# Text section
A Cry in the Night is a 1956 film-noir, dramatic, and thriller film starring Edmond O'Brien, Brian Donlevy, Natalie Wood and Raymond Burr. The film was produced and narrated by Alan Ladd. A Cry in the Night was directed by Frank Tuttle. The film also has Richard Anderson, Irene Hervey, Anthony Caruso, and Peter Hansen in supporting roles. A Cry in the Night was based on the 1955 novel by Whit Masterson titled All Through the Night.

Plot
Eighteen-year-old Liz Taggart has gone to a lovers' lane with her boyfriend, Owen Clark, who has not yet been introduced to her parents. Unbeknownst to them, a childlike peeping Tom named Harold Loftus has been watching them. Loftus knocks Owen unconscious and overpowers Liz, taking her to a shack.

A couple on a motorcycle try to revive Owen with liquor, but they leave when he doesn't wake up. Police arrive and mistakenly conclude that Owen is drunk. At the station, night-shift captain Ed Bates hears the story and realizes that Liz is the daughter of the day-shift captain, Dan Taggart.

While holding Liz prisoner, Loftus kisses her against her will. Loftus' mother, Mabel, phones police when her son does not return home. Liz manages to get hold of Loftus' gun, but she finds it's not loaded.

Taggart is furious with Owen, blaming him for what has happened; but his wife scolds Taggart for intimidating their daughter to the point that she kept her relationship secret. When the police officers find the shack, Owen saves Taggart's life by leaping on Loftus at the last second. Taggart begins beating Loftus, who cries out for his mother.

After Loftus is taken into custody, Taggart invites Owen to accompany Liz back home.

# Excerpted data
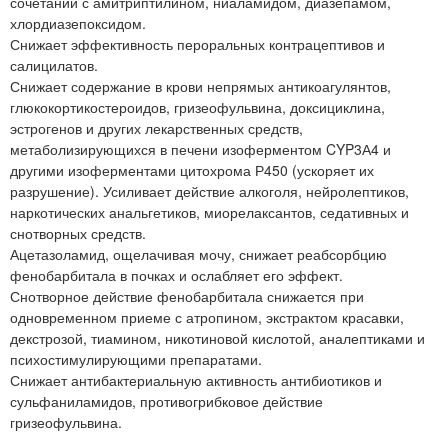
сочетании с амитриптилином, ниаламидом, диазепамом,
хлордиазепоксидом.
Снижает эффективность пероральных контрацептивов и
салицилатов.
Снижает содержание в крови непрямых антикоагулянтов,
глюкокортикостероидов, гризеофульвина, доксициклина,
эстрогенов и других лекарственных средств,
метаболизирующихся в печени изоферментом CYP3А4 и
другими изоферментами цитохрома Р450 (ускоряет их
разрушение). Усиливает действие алкоголя, нейролептиков,
наркотических анальгетиков, миорелаксантов, седативных и
снотворных средств.
Ацетазоламид, ощелачивая мочу, снижает реабсорбцию
фенобарбитала в почках и ослабляет его эффект.
Снотворное действие фенобарбитала снижается при
одновременном приеме с атропином, экстрактом красавки,
декстрозой, тиамином, никотиновой кислотой, аналептиками и
психостимулирующими препаратами.
Снижает антибактериальную активность антибиотиков и
сульфаниламидов, противогрибковое действие
гризеофульвина.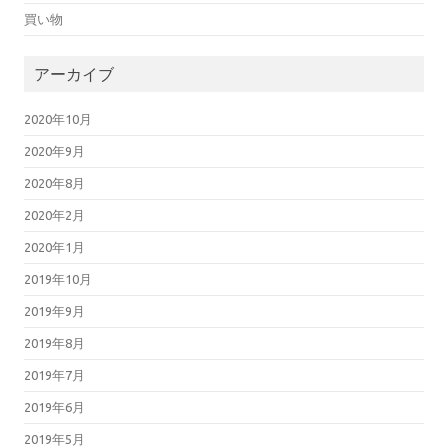
買い物
アーカイブ
2020年10月
2020年9月
2020年8月
2020年2月
2020年1月
2019年10月
2019年9月
2019年8月
2019年7月
2019年6月
2019年5月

# The problem
Swap "motorcycle" for "scooter" in the film summary, giving the passage again starting with "A couple on" and going on through "it's not loaded.".

# Final answer
A couple on a scooter try to revive Owen with liquor, but they leave when he doesn't wake up. Police arrive and mistakenly conclude that Owen is drunk. At the station, night-shift captain Ed Bates hears the story and realizes that Liz is the daughter of the day-shift captain, Dan Taggart.

While holding Liz prisoner, Loftus kisses her against her will. Loftus' mother, Mabel, phones police when her son does not return home. Liz manages to get hold of Loftus' gun, but she finds it's not loaded.